Kollar-Kotelly determined that this was a blanket ban in October 2017, and the nationwide injunctions from U.S. District Judge Marsha Pechman in Seattle and U.S. District Judge Jesus Bernal in Riverside, California, came on Dec. 11 and Dec. 22, respectively.
U.S. Solicitor General Noel Francisco contested the injunctions in identical petitions to the high court, saying the military needed immediate relief or else the previous policy would “remain in place for at least another year and likely well into 2020 — a period too long for the military to be forced to maintain a policy that it has determined, in its professional judgment, to be contrary to the nation’s interests.”
“In arriving at that new policy, Secretary Mattis and a panel of senior military leaders and other experts determined that the prior policy, adopted by Secretary Mattis’s predecessor, posed too great a risk to military effectiveness and lethality,” Francisco’s petitions both state. “As a result of the court’s nationwide preliminary injunction, however, the military has been forced to maintain that prior policy for nearly a year.”

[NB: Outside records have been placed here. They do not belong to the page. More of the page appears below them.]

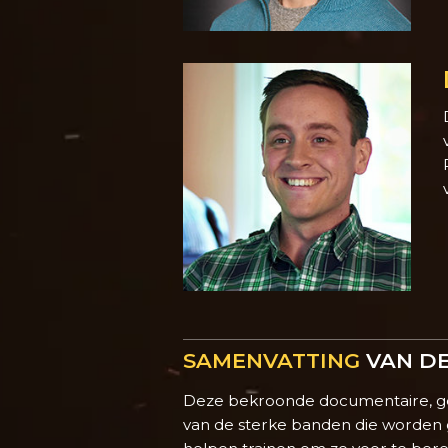
SAMENVATTING
VAN DE
Deze bekroonde documentaire, ge
van de sterke banden die worden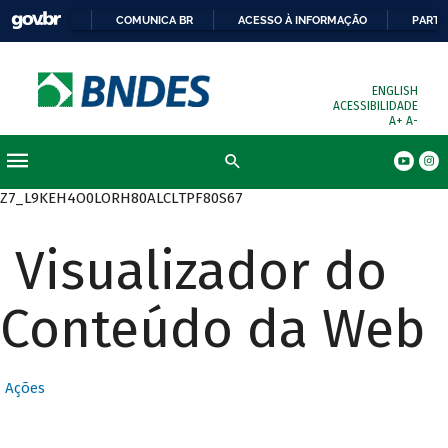
COMUNICA BR
ACESSO À INFORMAÇÃO
PARTI
ENGLISH
ACESSIBILIDADE
A+
A-
Busca
Z7_L9KEH4O0LORH80ALCLTPF80S67
Visualizador do
Conteúdo da Web
Ações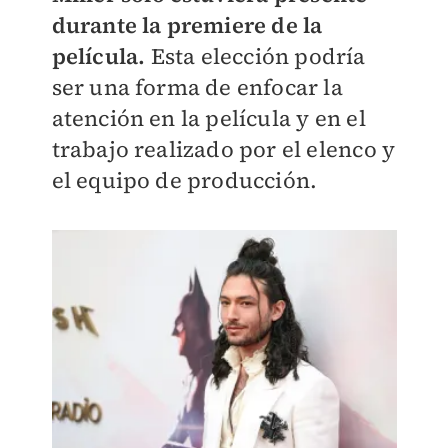
durante la premiere de la
película.
Esta elección podría
ser una forma de enfocar la
atención en la película y en el
trabajo realizado por el elenco y
el equipo de producción.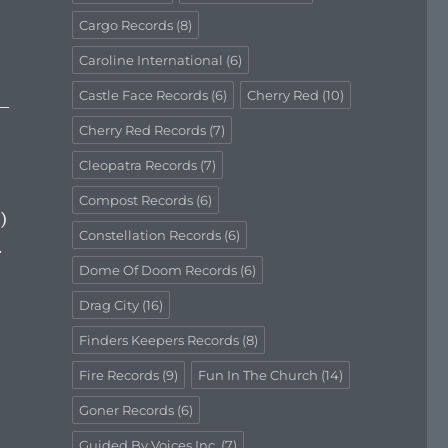
Cargo Records
(8)
Caroline International
(6)
Castle Face Records
(6)
Cherry Red
(10)
 —
Cherry Red Records
(7)
Cleopatra Records
(7)
Compost Records
(6)
)
Constellation Records
(6)
.
Dome Of Doom Records
(6)
Drag City
(16)
Finders Keepers Records
(8)
Fire Records
(9)
Fun In The Church
(14)
Goner Records
(6)
Guided By Voices Inc.
(7)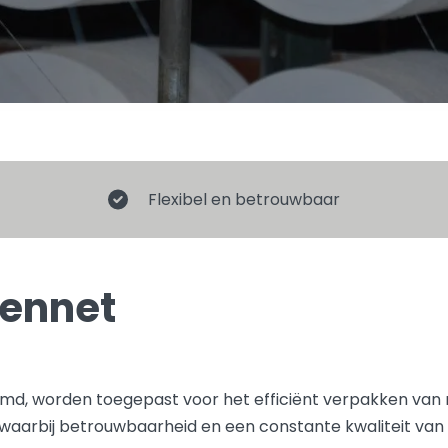
Flexibel en betrouwbaar
lennet
md, worden toegepast voor het efficiënt verpakken van 
 waarbij betrouwbaarheid en een constante kwaliteit van b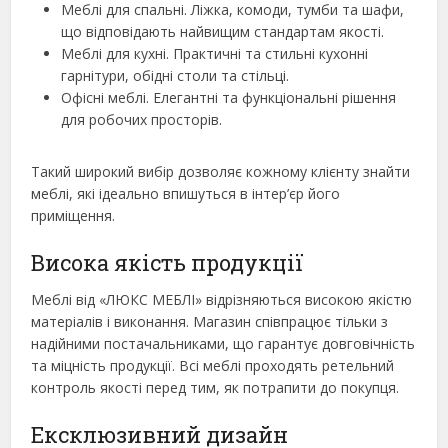
Меблі для спальні. Ліжка, комоди, тумби та шафи,
що відповідають найвищим стандартам якості.
Меблі для кухні. Практичні та стильні кухонні
гарнітури, обідні столи та стільці.
Офісні меблі. Елегантні та функціональні рішення
для робочих просторів.
Такий широкий вибір дозволяє кожному клієнту знайти
меблі, які ідеально впишуться в інтер’єр його
приміщення.
Висока якість продукції
Меблі від «ЛЮКС МЕБЛІ» відрізняються високою якістю
матеріалів і виконання. Магазин співпрацює тільки з
надійними постачальниками, що гарантує довговічність
та міцність продукції. Всі меблі проходять ретельний
контроль якості перед тим, як потрапити до покупця.
Ексклюзивний дизайн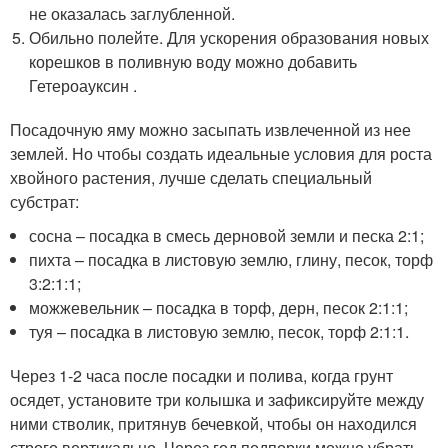
не оказалась заглубленной.
Обильно полейте. Для ускорения образования новых
корешков в поливную воду можно добавить
Гетероауксин .
Посадочную яму можно засыпать извлеченной из нее
землей. Но чтобы создать идеальные условия для роста
хвойного растения, лучше сделать специальный
субстрат:
сосна – посадка в смесь дерновой земли и песка 2:1;
пихта – посадка в листовую землю, глину, песок, торф
3:2:1:1;
можжевельник – посадка в торф, дерн, песок 2:1:1;
туя – посадка в листовую землю, песок, торф 2:1:1.
Через 1-2 часа после посадки и полива, когда грунт
осядет, установите три колышка и зафиксируйте между
ними стволик, притянув бечевкой, чтобы он находился
строго вертикально. Через год подпорки можно убрать,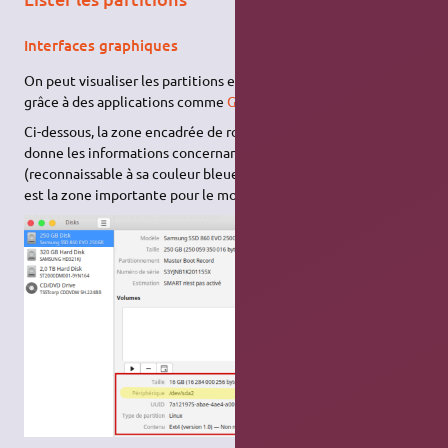
Interfaces graphiques
On peut visualiser les partitions et obtenir leurs
identifiants
grâce à des applications comme
GNOME Disques
ou
GParted
.
Ci-dessous, la zone encadrée de rouge dans
GNOME Disques
donne les informations concernant la partition
GS
sélectionnée
(reconnaissable à sa couleur bleue). La ligne surlignée en jaune
est la zone importante pour le montage (
).
/dev/sda2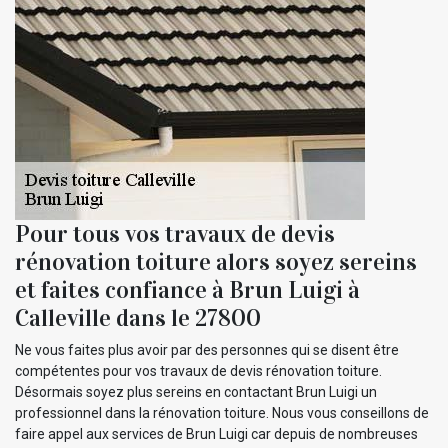
Pour tous vos travaux de devis
rénovation toiture alors soyez sereins
et faites confiance à Brun Luigi à
Calleville dans le 27800
Ne vous faites plus avoir par des personnes qui se disent être
compétentes pour vos travaux de devis rénovation toiture.
Désormais soyez plus sereins en contactant Brun Luigi un
professionnel dans la rénovation toiture. Nous vous conseillons de
faire appel aux services de Brun Luigi car depuis de nombreuses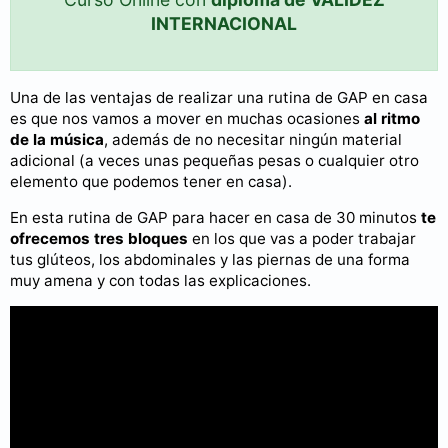
INTERNACIONAL
Una de las ventajas de realizar una rutina de GAP en casa
es que nos vamos a mover en muchas ocasiones
al ritmo
de la música
, además de no necesitar ningún material
adicional (a veces unas pequeñas pesas o cualquier otro
elemento que podemos tener en casa).
En esta rutina de GAP para hacer en casa de 30 minutos
te
ofrecemos tres bloques
en los que vas a poder trabajar
tus glúteos, los abdominales y las piernas de una forma
muy amena y con todas las explicaciones.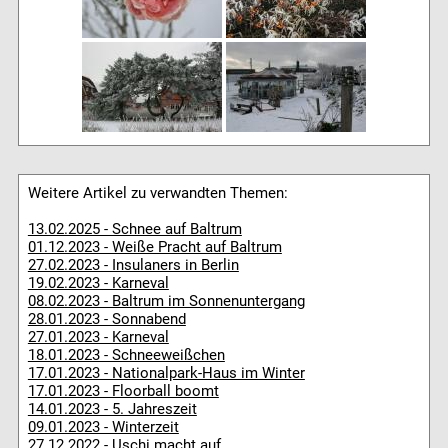
Weitere Artikel zu verwandten Themen:
13.02.2025 - Schnee auf Baltrum
01.12.2023 - Weiße Pracht auf Baltrum
27.02.2023 - Insulaners in Berlin
19.02.2023 - Karneval
08.02.2023 - Baltrum im Sonnenuntergang
28.01.2023 - Sonnabend
27.01.2023 - Karneval
18.01.2023 - Schneeweißchen
17.01.2023 - Nationalpark-Haus im Winter
17.01.2023 - Floorball boomt
14.01.2023 - 5. Jahreszeit
09.01.2023 - Winterzeit
27.12.2022 - Uschi macht auf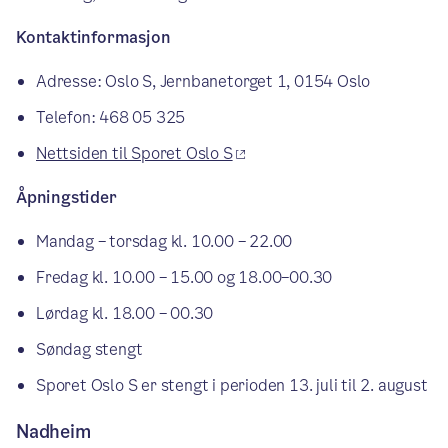
Kontaktinformasjon
Adresse: Oslo S, Jernbanetorget 1, 0154 Oslo
Telefon: 468 05 325
Nettsiden til Sporet Oslo S
Åpningstider
Mandag – torsdag kl. 10.00 – 22.00
Fredag kl. 10.00 – 15.00 og 18.00–00.30
Lørdag kl. 18.00 – 00.30
Søndag stengt
Sporet Oslo S er stengt i perioden 13. juli til 2. august
Nadheim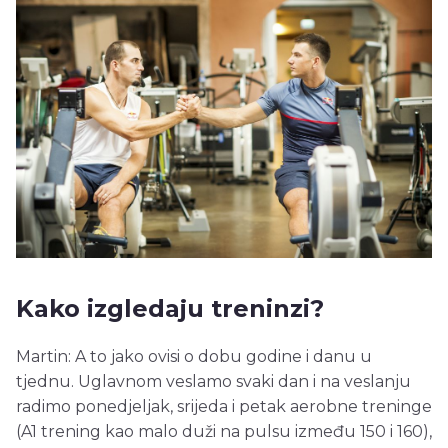
Kako izgledaju treninzi?
Martin: A to jako ovisi o dobu godine i danu u
tjednu. Uglavnom veslamo svaki dan i na veslanju
radimo ponedjeljak, srijeda i petak aerobne treninge
(A1 trening kao malo duži na pulsu između 150 i 160),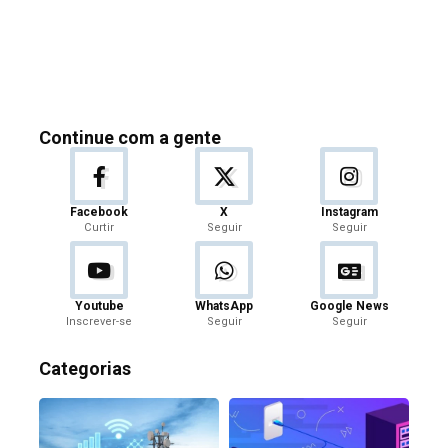
Continue com a gente
Facebook
X
Instagram
Curtir
Seguir
Seguir
Youtube
WhatsApp
Google News
Inscrever-se
Seguir
Seguir
Categorias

In the Seattle case, lead plaintiff Ryan Karnoski is represented by Kirkland & Ellis attorney Stephen Ray Patton, as well as by Lambda Legal, Newman Du Wors and OutServe-SLDN.
Lambda Legal attorney Peter Renn expressed confidence that ongoing discovery in the case will expose the Mattis policy “for what it is: rank discrimination.”
“The decision to stay the preliminary injunctions is disappointing, because it lays the groundwork for the government to begin implementing President Trump’s dangerous and discriminatory ban to deprive the military of qualified transgender service members, but it’s also important to note that this decision is not a ruling on the merits of the constitutionality of the ban,” Renn said in an email this afternoon.
Latham & Watkins attorney J. Scott Ballenger represents the challengers in Riverside, who are led by Aiden Stockman.
WilmerHale attorney Paul Wolfson represents the D.C. challengers, led by Jane Doe 2.